Due to the COVID-19 pandemic, many students have to transition from traditional to online learning. This change requires teachers, parents and students to learn new ways of communicating to ensure that students get the most out of their education experience. Now that school attendance is limited or altogether impossible for many students, we have to ask ourselves how we can compensate for the lack of face to face with teachers and classmates. Outlined below are some helpful suggestions for educators and students to help them navigate this difficult transition.
The old-fashioned way
An excellent way for educators and students to personalize the learning experience and stay connected with each other can be as simple as writing letters or sending each other postcards. Connect students by assigning them classroom pen pals. Educators could plan phone calls with students individually to discuss their progress and stave off feelings of isolation.
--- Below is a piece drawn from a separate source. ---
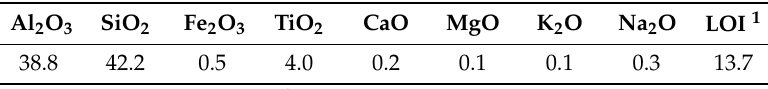
Table 1. Chemical composition of kaolinite raw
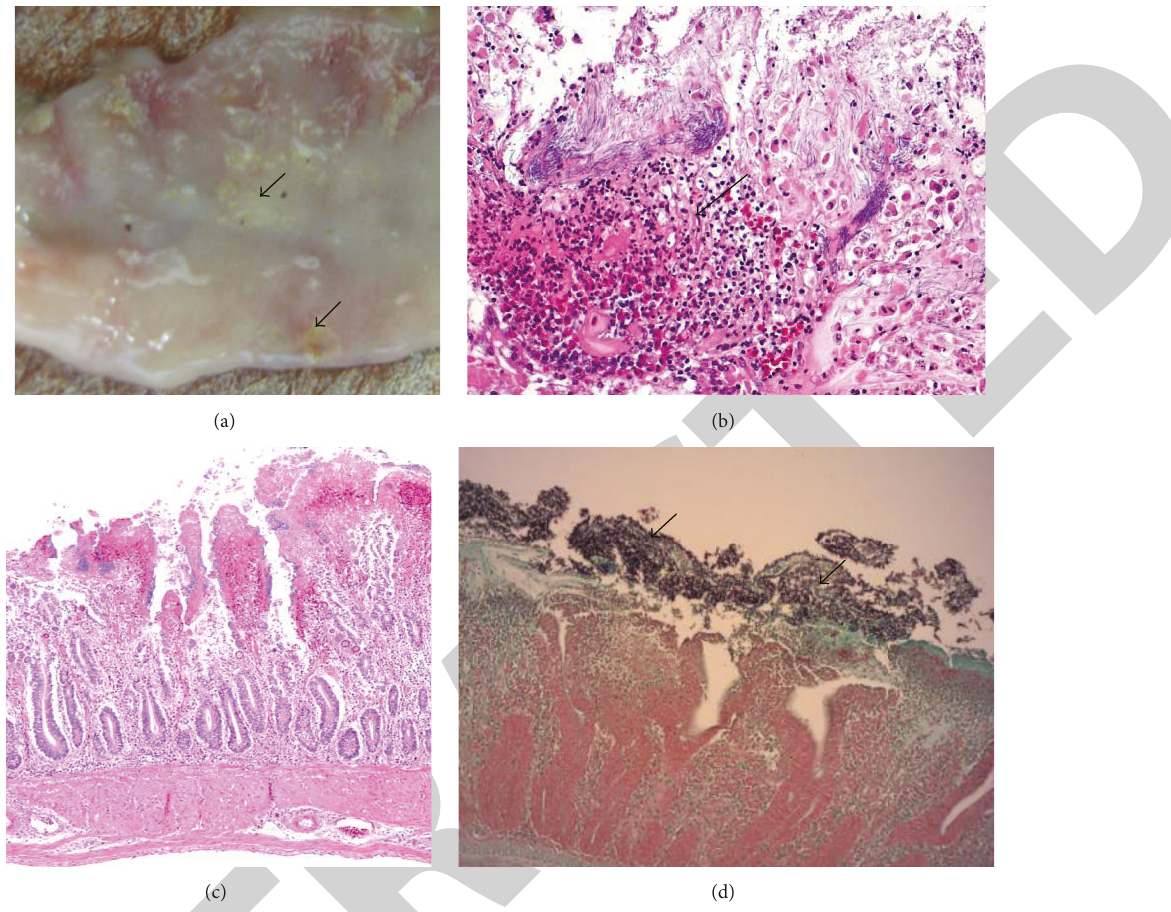
Figure 2: Turkeys of group D ( C. perfringens 10 8 CFU/turkey plus wheat based diet) show lesions: (a) focal necrosis and fibrin accumulation in the lumen of intestine, (b) focal necrosis in duodenum, (c) necrosis of apical portion of villi with fibrinonecrotic exudate associated with large number of rod shaped bacteria, and (d) necrotic villi and presence of fibrin like material in the lumen and aggregation of Gram-positive bacilli clustered around necrotic villi. Table 4: Effect of C. perfringens on blood profile picture of turkeys (mean ± SD) on day 7 after infection (day 35 after hatch). Blood profile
Thankfully there are plenty of technologies that can facilitate teacher and student communication. Google offers a suite of free tools to support the current learning environment, ranging from Google Hangouts to Quizzes in Google Forms. Helpfully, Google has published a blog article on distance-learning where you can learn more. Microsoft also has many resources available to help educators and students transition to remote learning. Further details and tips from Microsoft are here.
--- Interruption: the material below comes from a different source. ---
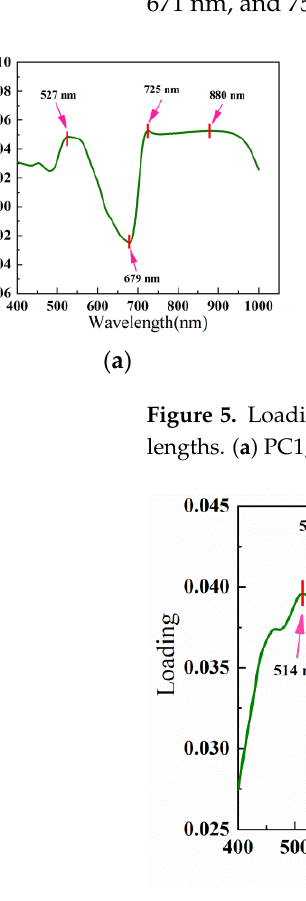
Figure 4. Scatter plot and statistical histogram of combinations between the first five principal com- ponents. PC: principal component.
ClassDojo is a free communication platform that connects parents, educators, and students. Watch the following seven-minute video and see how to use ClassDojo to engage with families and students.
Thankfully, video chat and conferencing platforms are abundant. Apps like Zoom and Webex are easy to access and offer free video calls. Google Hangouts and FaceTime are also popular, free ways to engage with students one-on-one.
Young people can see that there is much uncertainty at the moment. Anything familiar will provide some measure of comfort. For example, personalizing lessons wherever possible reassures students that you care for them. Some ideas include recording a video message to the class, utilizing a chat app like Slack, writing emails to individual students, or including class-specific details in your worksheets or activities.
Physical distancing will leave many students feeling isolated and upset by the loss of connection with their peers. Offer challenges to work on throughout the day, and encourage them to share their progress and results with the class. Share drawing, cooking, origami, meme, and dance challenges through photos or videos in a group chat. Getting involved in these challenges and sharing their progress will help form new relationships and strengthen existing ones, creating community.
Share a music playlist
Music is an excellent way for students to connect with their peers. Ask your students what music they are listening to and build them a class playlist. Share the playlist through a music-sharing app like Spotify or SoundCloud. By engaging and collaborating with students through their interests, you’ll show them that they are more than a name on a class’s roll sheet.
Taking these steps to maintain your class’s connections will benefit everyone, both now and when schools transition back to a physical classroom.